AdAge.com recently featured an article by Nat Ives, regarding Kantar Media’s, advertising industry report. This reported indicates that total ad sales fell over 12% in 2009. The massive decline was triple the losses seen in 2008, and it was only a rebounding Q4 that prevented the total year loss from being even worse. While last year’s numbers are far from pleasant, Ive’s notes, the future looks much brighter as long as consumer spending continues to grow.
According to Jon Swalle, senior VP-research at Kantar, “The advertising recession began to ease in the final two months of 2009 and preliminary figures from the first quarter of 2010, when compared against the abyss of a year ago, indicate many sectors are experiencing growth. Given the restraint in consumer spending, it appears marketers have more confidence right now than their customers.” Swalle posits that increased consumer activity will be the primary means for growth in the coming year.
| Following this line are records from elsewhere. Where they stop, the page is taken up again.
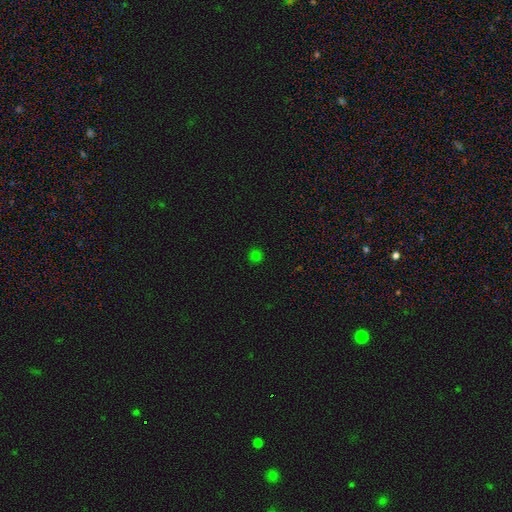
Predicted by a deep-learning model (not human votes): Morphology: type=smooth (77%); roundness=round (92%); merging=none (91%).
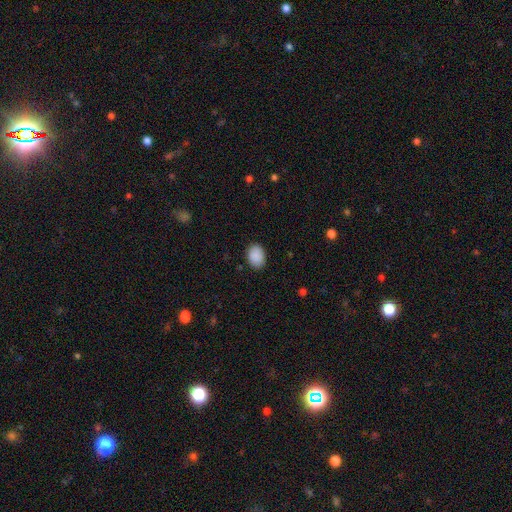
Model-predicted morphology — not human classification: A smooth galaxy with no disk features (90%) that is in between round and cigar-shaped (72%). Merging: none (87%).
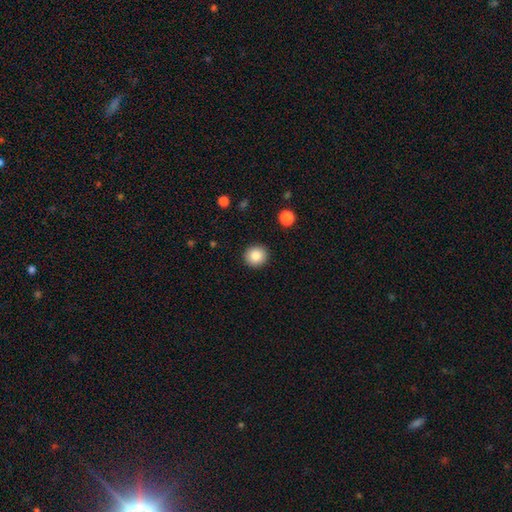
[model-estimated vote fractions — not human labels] Smooth or featured? Predicted: smooth (p=0.85). How rounded? Predicted: round (p=0.90). Merging? Predicted: none (p=0.92).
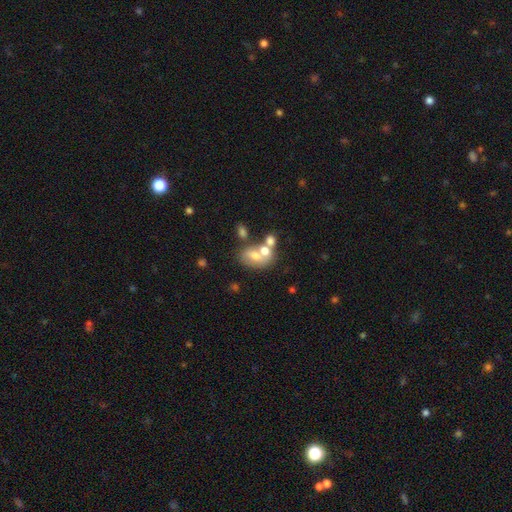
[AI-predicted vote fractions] smooth-or-featured: smooth: 57% | featured or disk: 32% | star or artifact: 12%
  how-rounded: in between: 77% | round: 21% | cigar-shaped: 2%
  merging: merger: 45% | none: 33% | minor disturbance: 13% | major disturbance: 9%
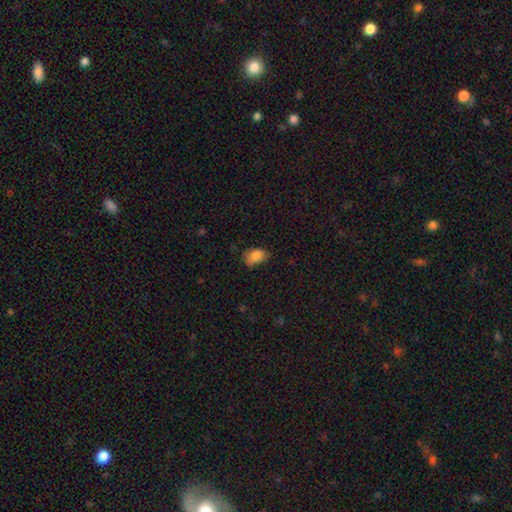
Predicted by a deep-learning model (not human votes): Q: Smooth or featured?
A: smooth (84%); runner-up: star or artifact (9%)
Q: How rounded?
A: in between (83%); runner-up: round (16%)
Q: Merging?
A: none (61%); runner-up: minor disturbance (31%)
A Magna study conducted in January predicted that a turnaround in the ad industry wouldn’t happen until the second quarter of the year, with the first quarter representing the final quarter of decline for some time to come.
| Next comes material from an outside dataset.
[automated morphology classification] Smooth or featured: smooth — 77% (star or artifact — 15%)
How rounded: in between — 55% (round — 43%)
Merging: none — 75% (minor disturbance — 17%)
Here are the specific industries and their 2009 revenue percent change from 2008:
- Local magazines – 27.7% decline
- Business-to-business magazines – 26.2% decrease
- National radio commercial spots – 24.6% decrease
- Television commercial spots – 23.7% decrease
- Local radio – 20.6% decrease
- Local newspapers – 20% decrease
- Network television – 7.6% decrease
- Cable television – 1.4% decrease
- Internet display – 7.3% increase
The top two advertisers in 2009, Procter & Gamble and Verizon both significantly reduced their yearly spending on advertising. But it wasn’t all doom and gloom. Three of the top ten spenders from 2008, Pfizer, Walmart and SprintNextel increased ad spend by a massive 30% or more last year.
Out of the major advertising categories, only three of seven increased spending in 2009: telecom, food and candy, and pharmaceuticals. The categories that reduced spending, sometimes severely, were: automotive, financial services, local services, misc. retail and direct response.